Subject of social memory and the transmission of historicity
DOI:
https://doi.org/10.47451/phi2025-04-02Keywords:
epistemologiya of the history, subjects of history, social memory, archetypes, collective unconscious, symbolsAbstract
In the context of the fragmentation of historical perception and the deformation of subjectivity, issues concerning the integrity of historical experience, the transmission of collective identity, and the prognostic functions of historical imagination become particularly relevant. The study subject is the semantic, categorical, and functional aspects of the imaginary as an epistemological phenomenon within historical knowledge, its connection to social memory, subjectivity, and the dialogical structure of the historical process.
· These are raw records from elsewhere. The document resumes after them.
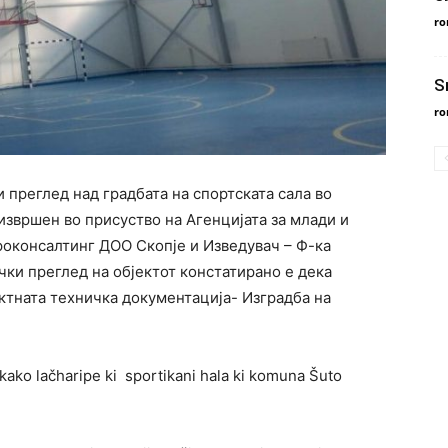
ro
S
ro
преглед над градбата на спортската сала во
звршен во присуство на Агенцијата за млади и
роконсалтинг ДОО Скопје и Изведувач – Ф-ка
ки преглед на објектот констатирано е дека
ектната техничка документација- Изградба на
kako lačharipe ki sportikani hala ki komuna Šuto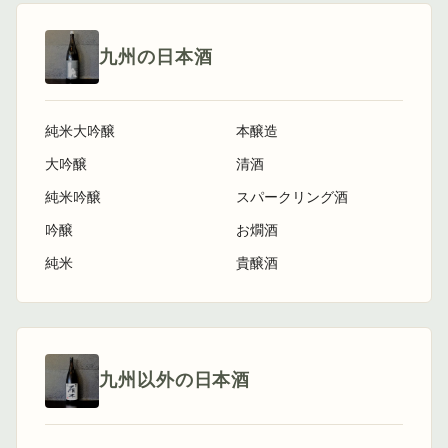
九州の日本酒
純米大吟醸
本醸造
大吟醸
清酒
純米吟醸
スパークリング酒
吟醸
お燗酒
純米
貴醸酒
九州以外の日本酒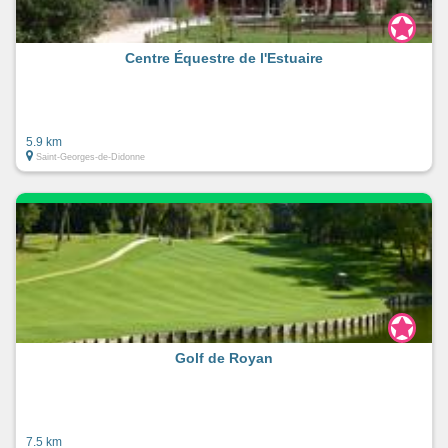
Centre Équestre de l'Estuaire
5.9 km
Saint-Georges-de-Didonne
Golf de Royan
7.5 km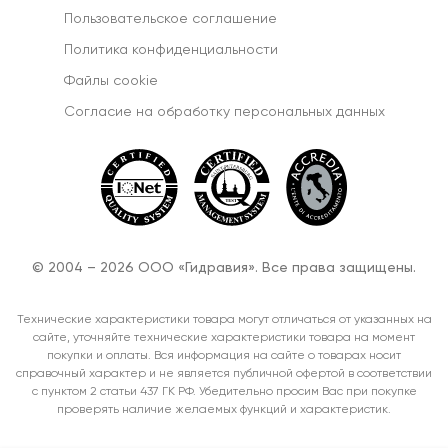
Пользовательское соглашение
Политика конфиденциальности
Файлы cookie
Согласиe на обработку персональных данных
© 2004 – 2026 ООО «Гидравия». Все права защищены.
Технические характеристики товара могут отличаться от указанных на
сайте, уточняйте технические характеристики товара на момент
покупки и оплаты. Вся информация на сайте о товарах носит
справочный характер и не является публичной офертой в соответствии
с пунктом 2 статьи 437 ГК РФ. Убедительно просим Вас при покупке
проверять наличие желаемых функций и характеристик.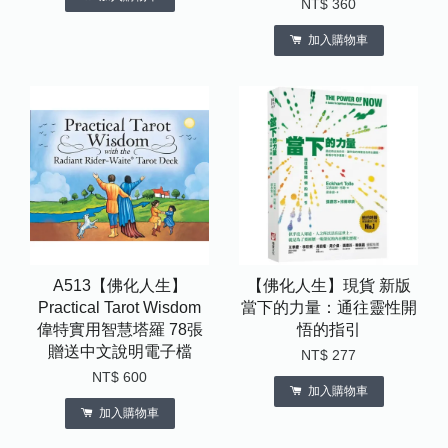
NT$ 360
加入購物車
A513【佛化人生】
【佛化人生】現貨 新版
Practical Tarot Wisdom
當下的力量：通往靈性開
偉特實用智慧塔羅 78張
悟的指引
贈送中文說明電子檔
NT$ 277
NT$ 600
加入購物車
加入購物車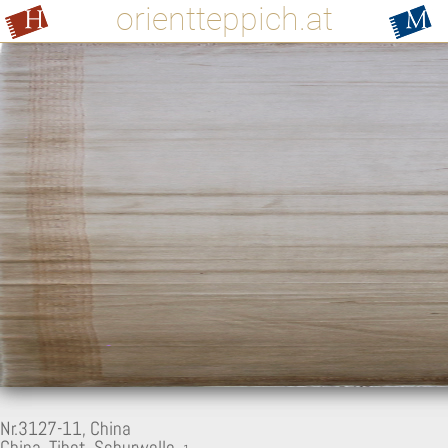
orientteppich.at
Nr.3127-11,
China
China, Tibet, Schurwolle,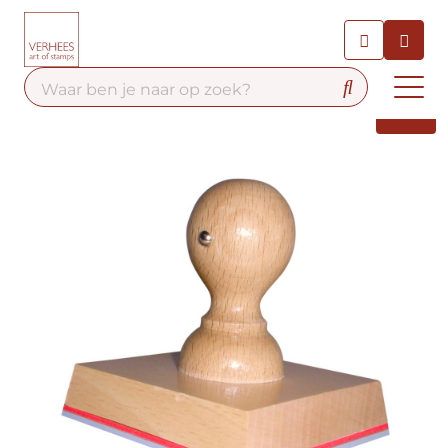
Chatbot
Chat 24/7 met onze chatbot
voor hulp
Contact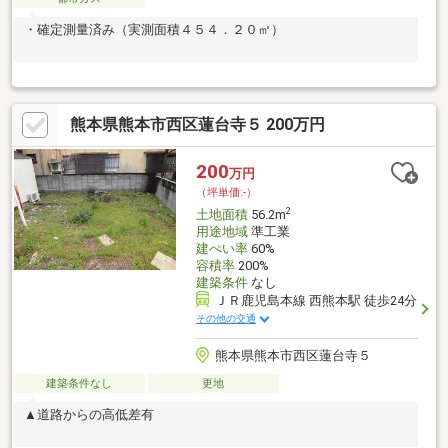
・確定測量済み（実測面積４５４．２０㎡）
熊本県熊本市西区蓮台寺５ 200万円
200
万円
（坪単価:-）
2
土地面積
56.2m
用途地域
準工業
建ぺい率
60%
容積率
200%
建築条件
なし
ＪＲ鹿児島本線 西熊本駅 徒歩24分
その他の交通
熊本県熊本市西区蓮台寺５
建築条件なし
更地
▲道路からの高低差有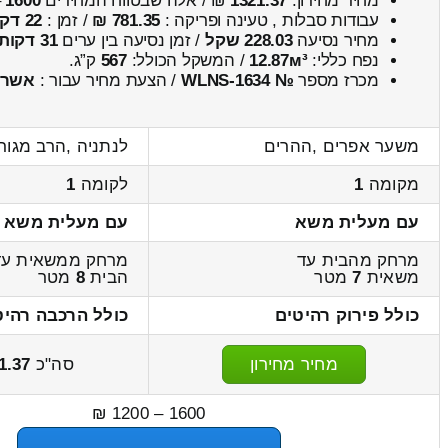
מחיר מחירון:
1321.37
₪ / אלה שבטווח המחירים
1600
–
עבודות סבלות , טעינה ופריקה :
781.35 ₪
/ זמן :
22 דקות 51 שניות
מחיר נסיעה
228.03 שקל
/ זמן נסיעה בין ערים
31 דקות
נפח כללי:
12.87м³
/ המשקל הכולל:
567
ק”ג.
מכרז מספר
№ WLNS-1634
/ הצעת מחיר עבור :
אשרי
משער אפרים ,ההרים
לנתניה ,הרב מגור
מקומה
1
לקומה
1
עם מעלית משא
עם מעלית משא
מרחק מהבית עד
מרחק ממשאית עד
משאית
7
מטר
הבית
8
מטר
כולל פירוק רהיטים
כולל הרכבה רהיט
מחיר מחירון
סה"כ
1.37
1600 – 1200 ₪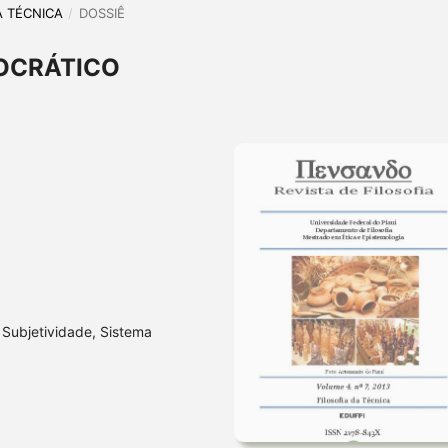
DA TÉCNICA
/
DOSSIÊ
OCRÁTICO
 Subjetividade, Sistema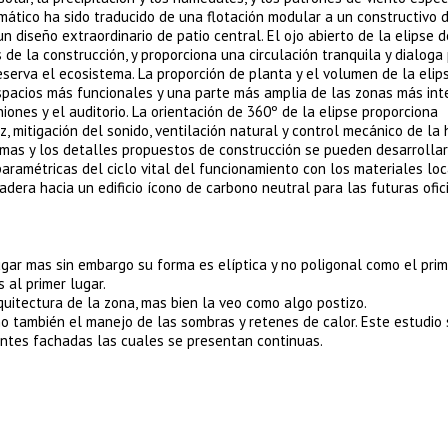
imático ha sido traducido de una flotación modular a un constructivo 
n diseño extraordinario de patio central. El ojo abierto de la elipse de
 de la construcción, y proporciona una circulación tranquila y dialoga
reserva el ecosistema. La proporción de planta y el volumen de la elip
pacios más funcionales y una parte más amplia de las zonas más int
niones y el auditorio. La orientación de 360º de la elipse proporciona
uz, mitigación del sonido, ventilación natural y control mecánico de la
uemas y los detalles propuestos de construcción se pueden desarrollar
aramétricas del ciclo vital del funcionamiento con los materiales lo
dera hacia un edificio ícono de carbono neutral para las futuras ofic
lugar mas sin embargo su forma es elíptica y no poligonal como el prim
 al primer lugar.
uitectura de la zona, mas bien la veo como algo postizo.
omo también el manejo de las sombras y retenes de calor. Este estudio
entes fachadas las cuales se presentan continuas.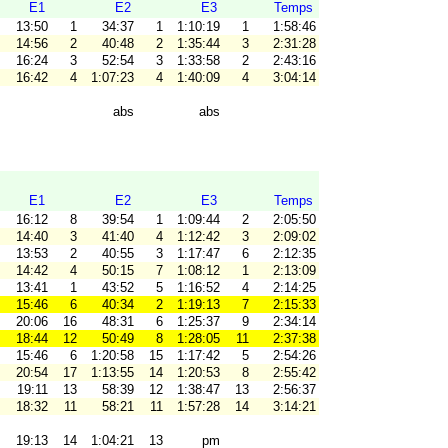
E1
E2
E3
Temps
13:50
1
34:37
1
1:10:19
1
1:58:46
14:56
2
40:48
2
1:35:44
3
2:31:28
16:24
3
52:54
3
1:33:58
2
2:43:16
16:42
4
1:07:23
4
1:40:09
4
3:04:14
abs
abs
E1
E2
E3
Temps
16:12
8
39:54
1
1:09:44
2
2:05:50
14:40
3
41:40
4
1:12:42
3
2:09:02
13:53
2
40:55
3
1:17:47
6
2:12:35
14:42
4
50:15
7
1:08:12
1
2:13:09
13:41
1
43:52
5
1:16:52
4
2:14:25
15:46
6
40:34
2
1:19:13
7
2:15:33
20:06
16
48:31
6
1:25:37
9
2:34:14
18:44
12
50:49
8
1:28:05
11
2:37:38
15:46
6
1:20:58
15
1:17:42
5
2:54:26
20:54
17
1:13:55
14
1:20:53
8
2:55:42
19:11
13
58:39
12
1:38:47
13
2:56:37
18:32
11
58:21
11
1:57:28
14
3:14:21
19:13
14
1:04:21
13
pm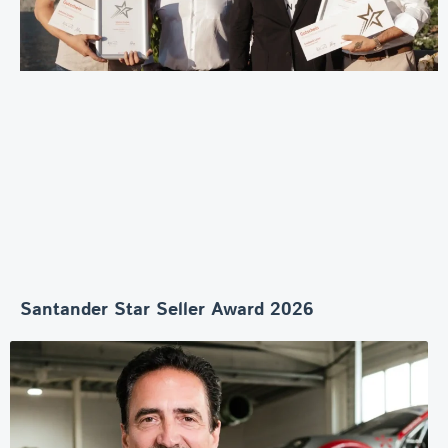
Santander Star Seller Award 2026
The study object is the epistemology of history as a distinct field of philosophical inquiry, within which interrelations between historical imagination, social forms of memory, symbolic structures of culture, and the subject of historical action are explored. The study aims to analyse and provide a philosophical and epistemological justification for the role of the imaginary and social memory in shaping a coherent historical consciousness and in the reproduction of historical subjectivity. To achieve the aim and address the set objectives, the study employs a range of scholarly methods, including the hermeneutic method, phenomenological analysis, the epistemological approach, cultural-historical analysis, the comparative-historical method, and the method of critical reflection. The study draws on the works of European, American, and Russian scholars in philosophy. The author examines the interrelations between epistemological discourse and historical subjectivity, identifies the place and role of social memory in this process, and demonstrates that social memory serves as a means of forming the social organism and educational processes. An attempt is made to comprehend the unity of the past, present, and future within a unifying concept of the logical and procedural organisation of history.